== Your instructions ==
Reproduce the lines below exactly, starting at the one containing "pinky dip: (251, 111)" and stopping at the final line.

== Information provided ==
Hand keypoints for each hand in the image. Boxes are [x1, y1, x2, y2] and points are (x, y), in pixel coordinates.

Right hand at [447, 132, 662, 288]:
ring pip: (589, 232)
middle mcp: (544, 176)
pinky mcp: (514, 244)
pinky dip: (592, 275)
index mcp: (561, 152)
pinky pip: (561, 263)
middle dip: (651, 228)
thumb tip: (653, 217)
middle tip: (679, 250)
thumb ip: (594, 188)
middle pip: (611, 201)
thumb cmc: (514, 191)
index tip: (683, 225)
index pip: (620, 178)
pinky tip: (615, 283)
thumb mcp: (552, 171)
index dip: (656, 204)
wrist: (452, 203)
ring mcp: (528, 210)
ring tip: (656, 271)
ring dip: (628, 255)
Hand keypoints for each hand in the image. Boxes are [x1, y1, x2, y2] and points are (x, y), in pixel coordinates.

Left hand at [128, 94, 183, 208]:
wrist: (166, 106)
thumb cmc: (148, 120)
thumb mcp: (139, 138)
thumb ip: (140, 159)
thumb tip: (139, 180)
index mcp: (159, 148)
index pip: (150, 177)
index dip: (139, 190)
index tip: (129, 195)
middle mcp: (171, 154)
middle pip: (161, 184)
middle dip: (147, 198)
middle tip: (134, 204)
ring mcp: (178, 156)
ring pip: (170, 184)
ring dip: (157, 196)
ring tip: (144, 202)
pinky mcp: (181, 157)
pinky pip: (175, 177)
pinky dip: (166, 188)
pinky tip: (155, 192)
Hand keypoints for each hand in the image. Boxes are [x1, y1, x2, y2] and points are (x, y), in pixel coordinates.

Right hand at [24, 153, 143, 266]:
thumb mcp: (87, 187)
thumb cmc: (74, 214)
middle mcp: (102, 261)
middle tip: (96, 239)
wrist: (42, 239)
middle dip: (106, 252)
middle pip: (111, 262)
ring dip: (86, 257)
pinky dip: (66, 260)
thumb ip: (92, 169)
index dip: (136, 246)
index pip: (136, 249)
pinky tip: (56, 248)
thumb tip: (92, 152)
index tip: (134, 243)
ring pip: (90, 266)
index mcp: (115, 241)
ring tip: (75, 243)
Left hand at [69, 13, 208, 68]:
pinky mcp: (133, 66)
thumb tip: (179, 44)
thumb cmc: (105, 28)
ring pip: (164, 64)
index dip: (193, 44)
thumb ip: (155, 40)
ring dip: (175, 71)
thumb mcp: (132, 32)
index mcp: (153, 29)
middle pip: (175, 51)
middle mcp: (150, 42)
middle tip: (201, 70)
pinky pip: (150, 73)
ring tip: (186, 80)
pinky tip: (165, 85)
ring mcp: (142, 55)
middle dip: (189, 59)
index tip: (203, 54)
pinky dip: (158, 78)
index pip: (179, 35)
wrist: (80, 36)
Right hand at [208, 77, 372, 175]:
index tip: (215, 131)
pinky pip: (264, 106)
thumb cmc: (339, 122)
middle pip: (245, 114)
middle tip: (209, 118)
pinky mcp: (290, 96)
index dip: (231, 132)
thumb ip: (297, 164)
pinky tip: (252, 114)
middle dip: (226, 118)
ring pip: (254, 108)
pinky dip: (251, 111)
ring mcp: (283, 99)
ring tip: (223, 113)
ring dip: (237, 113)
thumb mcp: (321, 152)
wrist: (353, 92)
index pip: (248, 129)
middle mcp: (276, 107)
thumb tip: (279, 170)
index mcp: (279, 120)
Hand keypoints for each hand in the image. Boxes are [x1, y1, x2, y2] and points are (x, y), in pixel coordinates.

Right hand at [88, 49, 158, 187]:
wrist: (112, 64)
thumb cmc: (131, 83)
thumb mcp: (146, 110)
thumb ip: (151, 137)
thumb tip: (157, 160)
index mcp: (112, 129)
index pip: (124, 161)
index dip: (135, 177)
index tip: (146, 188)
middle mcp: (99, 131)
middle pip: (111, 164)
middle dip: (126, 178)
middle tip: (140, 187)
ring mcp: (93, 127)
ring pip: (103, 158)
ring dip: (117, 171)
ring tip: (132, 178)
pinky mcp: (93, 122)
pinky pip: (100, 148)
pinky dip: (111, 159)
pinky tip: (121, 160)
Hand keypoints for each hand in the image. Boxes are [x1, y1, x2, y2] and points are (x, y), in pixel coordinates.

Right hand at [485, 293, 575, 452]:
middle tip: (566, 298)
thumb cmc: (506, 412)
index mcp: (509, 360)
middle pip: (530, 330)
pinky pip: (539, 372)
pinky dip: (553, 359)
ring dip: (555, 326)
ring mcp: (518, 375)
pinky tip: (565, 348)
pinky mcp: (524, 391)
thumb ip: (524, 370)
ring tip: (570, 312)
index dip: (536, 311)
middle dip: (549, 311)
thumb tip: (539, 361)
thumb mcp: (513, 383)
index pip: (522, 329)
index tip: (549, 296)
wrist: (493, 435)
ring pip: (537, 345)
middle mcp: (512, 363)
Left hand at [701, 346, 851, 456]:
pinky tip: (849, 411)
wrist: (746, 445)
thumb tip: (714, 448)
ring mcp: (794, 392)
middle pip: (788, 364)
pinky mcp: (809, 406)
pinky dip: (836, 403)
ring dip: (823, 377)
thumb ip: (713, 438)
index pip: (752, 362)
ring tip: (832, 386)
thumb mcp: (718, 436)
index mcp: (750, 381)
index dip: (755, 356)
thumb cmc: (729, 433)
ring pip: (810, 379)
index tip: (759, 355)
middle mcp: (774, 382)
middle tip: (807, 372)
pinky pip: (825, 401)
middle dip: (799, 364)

== Your response ==
pinky dip: (251, 111)
ring mcp: (283, 99)
ring tip: (223, 113)
ring dip: (237, 113)
thumb mcp: (321, 152)
wrist: (353, 92)
index pip: (248, 129)
middle mcp: (276, 107)
thumb tip: (279, 170)
index mcp: (279, 120)
Hand keypoints for each hand in the image. Boxes are [x1, y1, x2, y2] and points are (x, y), in pixel coordinates.

Right hand at [88, 49, 158, 187]:
wrist: (112, 64)
thumb cmc: (131, 83)
thumb mcp: (146, 110)
thumb ip: (151, 137)
thumb tip: (157, 160)
index mcp: (112, 129)
index pip: (124, 161)
index dip: (135, 177)
index tip: (146, 188)
middle mcp: (99, 131)
middle pip: (111, 164)
middle dip: (126, 178)
middle tip: (140, 187)
ring mcp: (93, 127)
ring pip: (103, 158)
ring dip: (117, 171)
ring tip: (132, 178)
pinky mcp: (93, 122)
pinky pip: (100, 148)
pinky dip: (111, 159)
pinky tip: (121, 160)
Hand keypoints for each hand in the image. Boxes are [x1, y1, x2, y2] and points are (x, y), in pixel coordinates.

Right hand at [485, 293, 575, 452]:
middle tip: (566, 298)
thumb cmc: (506, 412)
index mcp: (509, 360)
middle pip: (530, 330)
pinky pip: (539, 372)
pinky dip: (553, 359)
ring dip: (555, 326)
ring mcp: (518, 375)
pinky tip: (565, 348)
pinky mcp: (524, 391)
thumb ip: (524, 370)
ring tip: (570, 312)
index dip: (536, 311)
middle dip: (549, 311)
thumb tip: (539, 361)
thumb mcp: (513, 383)
index pip: (522, 329)
index tip: (549, 296)
wrist: (493, 435)
ring pip: (537, 345)
middle mcp: (512, 363)
Left hand at [701, 346, 851, 456]:
pinky tip: (849, 411)
wrist: (746, 445)
thumb tip: (714, 448)
ring mcp: (794, 392)
middle pip: (788, 364)
pinky mcp: (809, 406)
pinky dip: (836, 403)
ring dip: (823, 377)
thumb ip: (713, 438)
index pip: (752, 362)
ring tip: (832, 386)
thumb mcp: (718, 436)
index mcp: (750, 381)
index dip: (755, 356)
thumb cmc: (729, 433)
ring pip: (810, 379)
index tip: (759, 355)
middle mcp: (774, 382)
middle tip: (807, 372)
pinky pip: (825, 401)
middle dip: (799, 364)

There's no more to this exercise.